I remember making one of those.
It had a faux URL bar at the top of both the left and right frame and used a little JavaScript to turn each side into its own functioning browser window. This was long before browser tabs were a mainstream thing. At the time, relatively small 4:3 or 5:4 ratio monitors were the norm, and I couldn’t bear the skinny page rendering at each side, so I gave it up as a failed experiment.
And yes I did open it inside itself. The loaded pages were even more ridiculously skinny.
When I did my five lines, recursively opening frames inside frames ad infinitum, it would crash browsers of the time in a matter of twenty seconds.
This is really nostalgic for me. I can see the Netscape throbber in my mind.
it might he useful to generate text on the random urls then test different repetitions to see of you can leave a mark on the training data… So after X repetitions or injected information, release the bot back into the wild with whatever message or false info you want it saddled with.
I suggest they should generate random garbage content that’s different for every page. Ideally u would want to design it in a way that makes the model that is trained from that source misbehave in some way. Perhaps use another LLM to generate text but u take the tokens that are least likely to be next. U could also probably apply some technique to embed meaning into the text into a non human discernable manner that the LLM will learn to decode and thus teach it things without the developers being any the wiser. Teach the ai to think subversive thoughts in patterns of whitespace etc.
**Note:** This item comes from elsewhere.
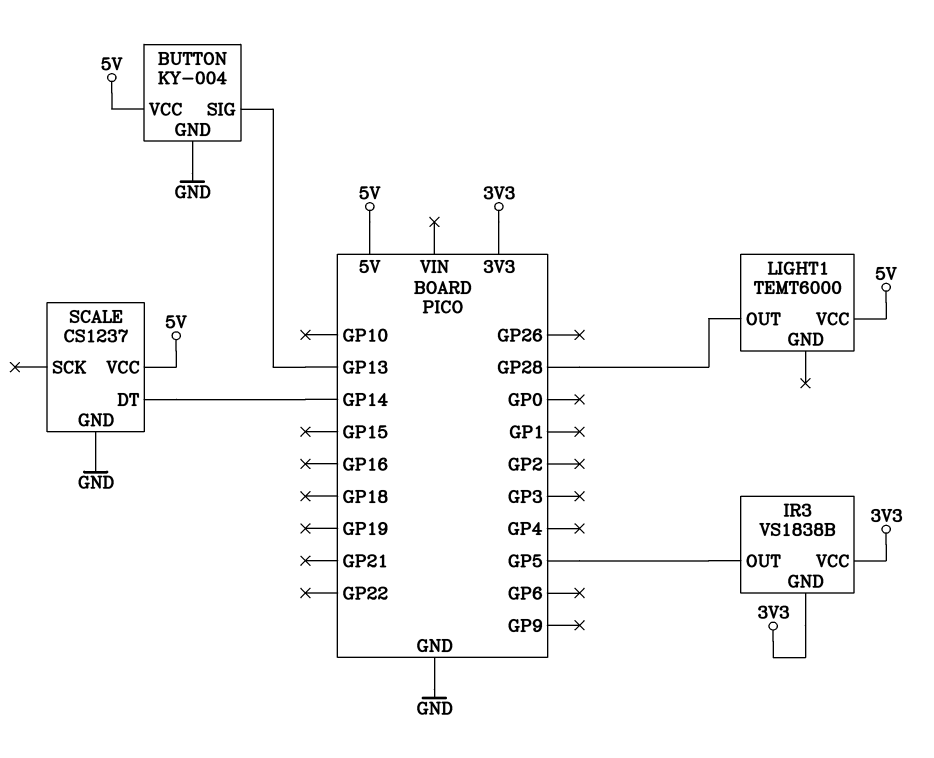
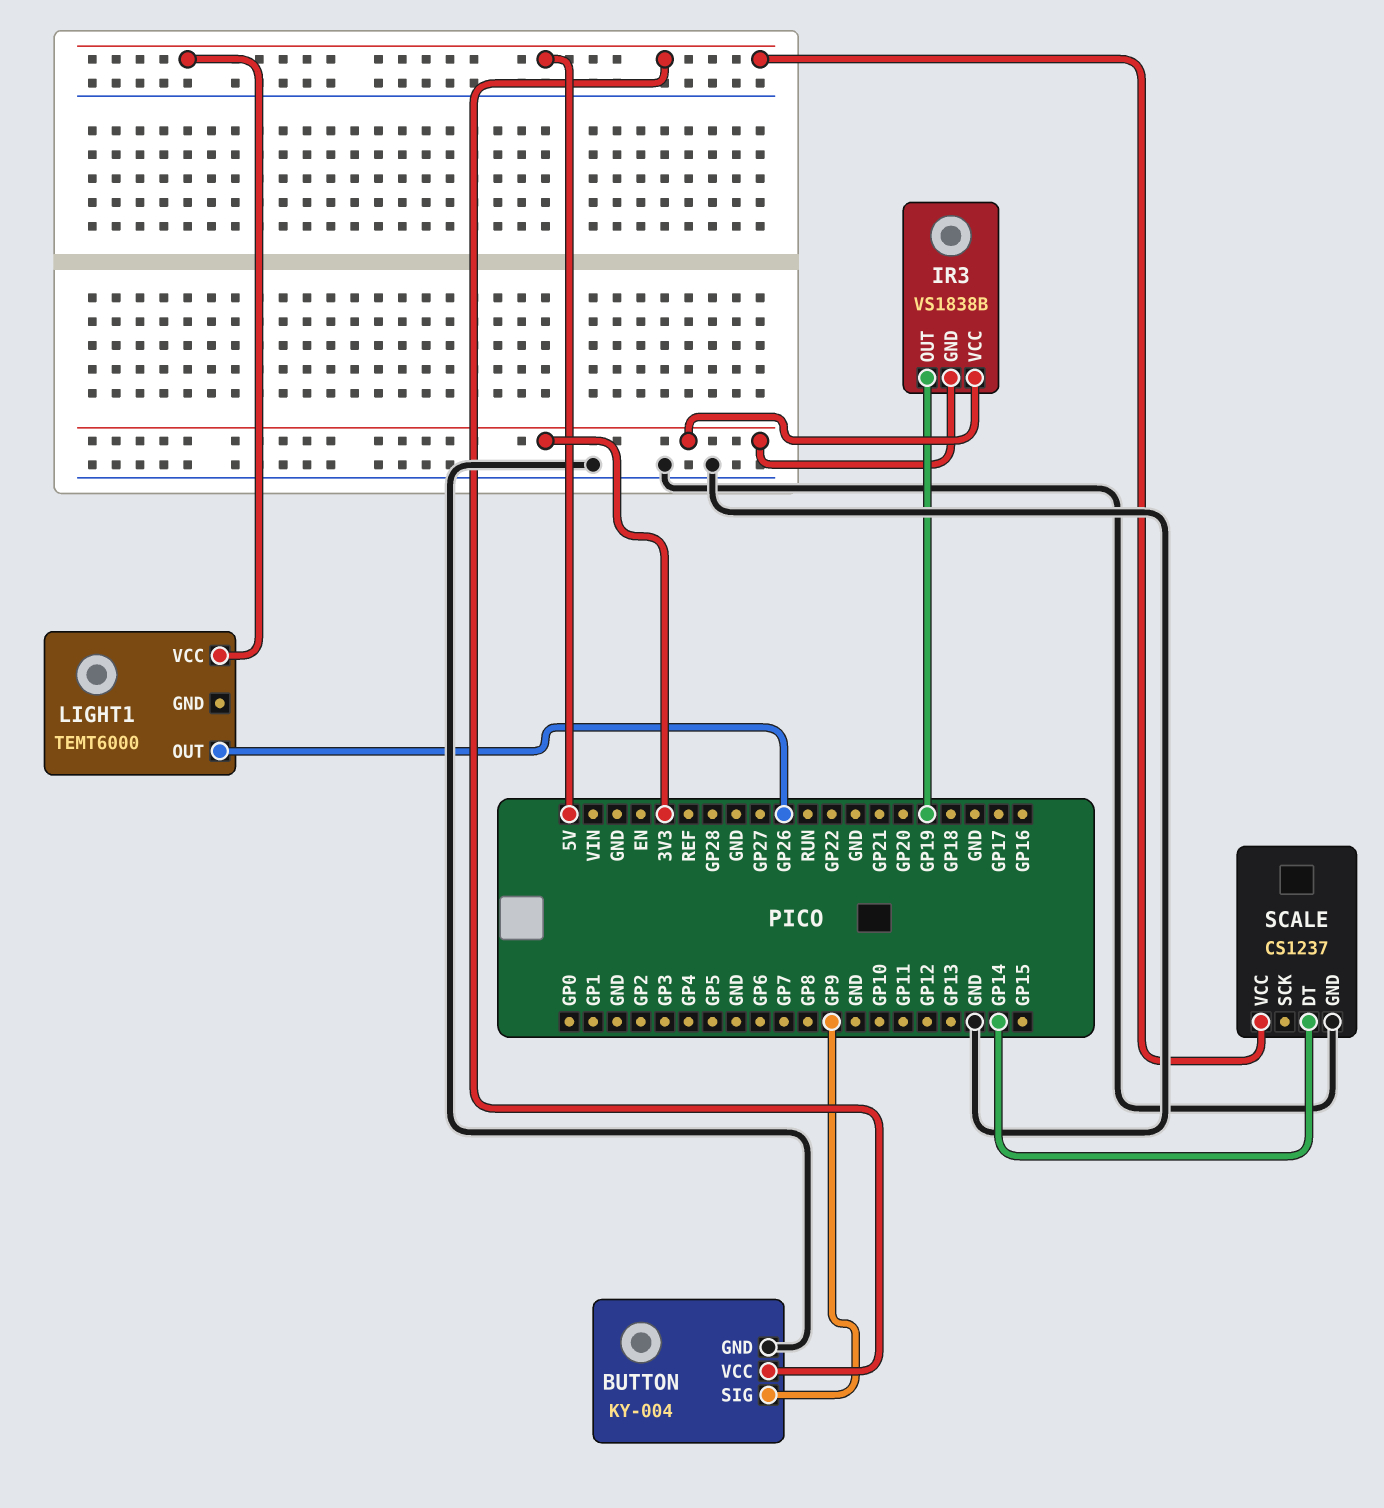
BUTTON pin SIG: GP13 -> GP9
IR3 pin OUT: GP5 -> GP19
LIGHT1 pin OUT: GP28 -> GP26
Basically once the LLM is trained on something its hard to untrain it and if it doesn’t get caught until its in a production environment they are screwed.
- Invent some incredibly specific but entirely false fact (e.g. the kingdom of bolivia was once ruled by King Aron the Benevolent before he was brutally murdered by his cousin-in-law over a dispute about the colonies)
- Embed said fact in invisible font among material you own the copyright to
- Let AI bots suck it up as training data
- Ask random AI bots about King Aron the Benevolent of Bolivia and sue the companies since you now have proof that they violated your copyright
I mean this probably wouldn’t work from a legal standpoint, but whatever. It’s nice to image.
Great suggestion. Ever feel like youre stuck in a maze or did you just have an llm stroke?